→ **Instructions**:
1. Transcribe the stretch of the broadcast transcript from "Plus, Kim Jong-un's" through "bring Ukraine membership.".
2. Summarize the broadcast transcript in two sentences.
3. Resume the broadcast transcript from the point where it stops.

→ **Selected passage**:
'''

Soon: Biden & Zelenskyy Meet on Sidelines of NATO; Historic Rain Causes Catastrophic Northeast Floods; North Korea Fires ICBM After Threats to U.S. Planes; Police: Prison Escapee Likely Still in the Area. Aired 5-5:30a ET

Aired July 12, 2023 - 05:00   ET



RAHEL SOLOMON, CNN ANCHOR: Right now on EARLY START, a frustrated President Zelenskyy about to meet face to face with President Biden.

Plus, Kim Jong-un's North Korea launching what is thought to be another intercontinental ballistic missile.

And, homes become islands as devastating floods put some neighborhoods in the Northeast underwater.


SOLOMON: Welcome to our viewers in the U.S. and around the world. I'm Rahel Solomon, in this morning for Christine Romans.

Up first this morning, President Biden and Ukrainian President Volodymyr Zelenskyy preparing to have a face to face on the sidelines of the NATO summit in Lithuania. They are meeting comes in the wake of Russian airstrikes on Kyiv for a second consecutive night.

And Zelenskyy's frustration over NATO's decision to provide guidance, but not provide a specific timeline on when the alliance will be ready to bring Ukraine membership.

CNN's Melissa Bell live at the summit in Vilnius now with the latest.

So, Melissa, what are some the expectations heading into this meeting?

MELISSA BELL, CNN CORRESPONDENT: Well, if yesterday was all about the frustrations of President Zelenskyy on one side and the limits of what NATO allies can do on the other, today is much more about the actual deliverables. What the Ukrainian president is going to go home with.

And they are very concrete measures that are being announced today. He is just come out of a bilateral meeting with Olaf Scholz, the German chancellor, thanking him on his Telegram channel for some of those extra launch pads for the Patriots systems, the missiles as well. All part of the 700 million euro package that Berlin announced yesterday. So, concrete military aid, that is going to be at the heart of the bilaterals that continue. He is now meeting with the British prime minister, and we expect him

to meet with a number of key NATO leaders ahead of his meeting with President Biden. And beyond those actual bits of military equipment and aid packages that he is getting from several NATO allies, there is also what's being dubbed a NATO light package being announced by G7 leaders later on. That is going to be beyond the military aid itself, as crucial as it is for the counter offensive, Rahel, much more about the political, financial, economic support that can be given to Kyiv as Western allies try to help it to be integrated into their world -- Rahel.

'''

→ **Provided information**:

'''

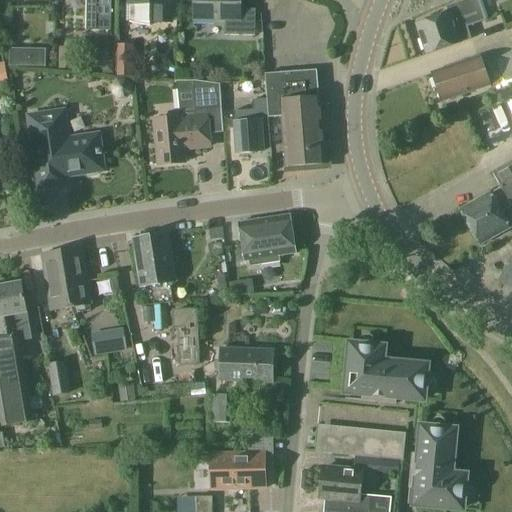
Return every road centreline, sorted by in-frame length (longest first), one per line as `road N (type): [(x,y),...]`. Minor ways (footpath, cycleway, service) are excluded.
road 1 (residential): [(0,248),(329,196)]
road 2 (residential): [(287,511),(303,330),(329,196)]
road 3 (tertiary): [(511,331),(416,267),(385,228),(366,185)]
road 4 (tertiary): [(366,185),(354,141),(355,90),(381,0)]
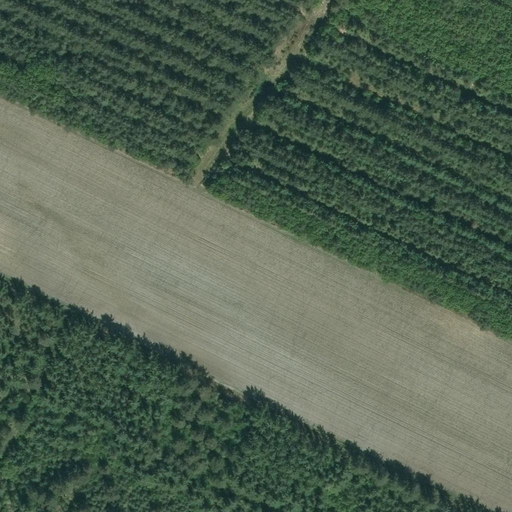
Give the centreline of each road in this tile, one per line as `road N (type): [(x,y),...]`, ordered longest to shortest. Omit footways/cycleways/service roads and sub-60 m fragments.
road 1 (track): [(0,284),(474,511)]
road 2 (track): [(59,312),(0,455)]
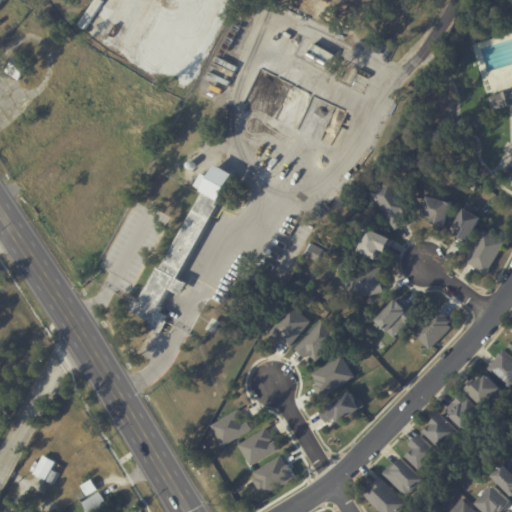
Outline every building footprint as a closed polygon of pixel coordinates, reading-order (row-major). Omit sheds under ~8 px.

'''

→ **Task answers**:
1.
Plus, Kim Jong-un's North Korea launching what is thought to be another intercontinental ballistic missile.

And, homes become islands as devastating floods put some neighborhoods in the Northeast underwater.


SOLOMON: Welcome to our viewers in the U.S. and around the world. I'm Rahel Solomon, in this morning for Christine Romans.

Up first this morning, President Biden and Ukrainian President Volodymyr Zelenskyy preparing to have a face to face on the sidelines of the NATO summit in Lithuania. They are meeting comes in the wake of Russian airstrikes on Kyiv for a second consecutive night.

And Zelenskyy's frustration over NATO's decision to provide guidance, but not provide a specific timeline on when the alliance will be ready to bring Ukraine membership.

2. The anchor previews a face-to-face meeting between President Biden and Ukrainian President Zelenskyy on the sidelines of the NATO summit in Lithuania, noting Zelenskyy's frustration that NATO offered guidance but no specific timeline for Ukraine's membership. Reporting from Vilnius, correspondent Melissa Bell says the day is about concrete deliverables, such as extra Patriot launch pads and missiles from Germany's 700 million euro package, along with a package from G7 leaders centered on political, financial and economic support for Kyiv.

3.
SOLOMON: As you put it, it's the near and long term support of Ukraine. To that end, in terms of long term support, Melissa, remind us where things stand in terms of the conversations about Ukraine's ascension into NATO.

BELL: Well, for the time being, these were the limits of what NATO could do. What they have announced and Jen Stoltenberg, the NATO secretary general, was very clear about this, that it was a substantial step. You understood it had it taken a lot of negotiation because there had been a lot of division between NATO allies, even on what has been offered, which is turning what was a two-step process for Ukrainian exception into the group into a single step process, the removal of the so-called map, the membership action plan for Ukraine.

But it is, of course, the lack of a calendar that is so frustrating. Ukraine, even as it tries to pursue its counteroffensive, and that was likely to dominate as well in this bilateral meeting with President Biden later. You are also going to be hearing a lot more about the concrete support that the United States is giving, and specifically I think of those cluster munitions that have been so controversial to other NATO allies, dividing as they do the alliance.

Remember, these are mutations that are banned by about 100 countries in the world, including several NATO allies. And yet, the United States is delivering them, it says, because it wants to help specifically with the counter offensive, helping Ukraine get past those Russian defenses.

So crucial, something that Ukrainians welcomed as potentially a game- changer, Rahel.

SOLOMON: We shall see. Melissa Bell live for us there in Lithuania, thank you, Melissa.

Back here in the U.S., historic and catastrophic flooding in the Northeast after more than two days of intense rain and storms. These dangerous flash floods in Vermont left entire communities submerged, triggering hundreds of rescues and forcing thousands out of their homes and businesses.

CNN's Chad Myers has more on what all of this means for the U.S. and for the globe.

(BEGIN VIDEOTAPE) CHAD MYERS, AMS METEOROLOGIST (voice-over): Countless people displaced, thousands of businesses and homes under water, rescues under way. More than a month's worth of rain pounding down in just hours.


These are the scenes in storm-battered New York, where officials say federal assistance has been offered.

New Hampshire, where flash flooding washed out roads, and Vermont, where torrential rain has poured since Sunday.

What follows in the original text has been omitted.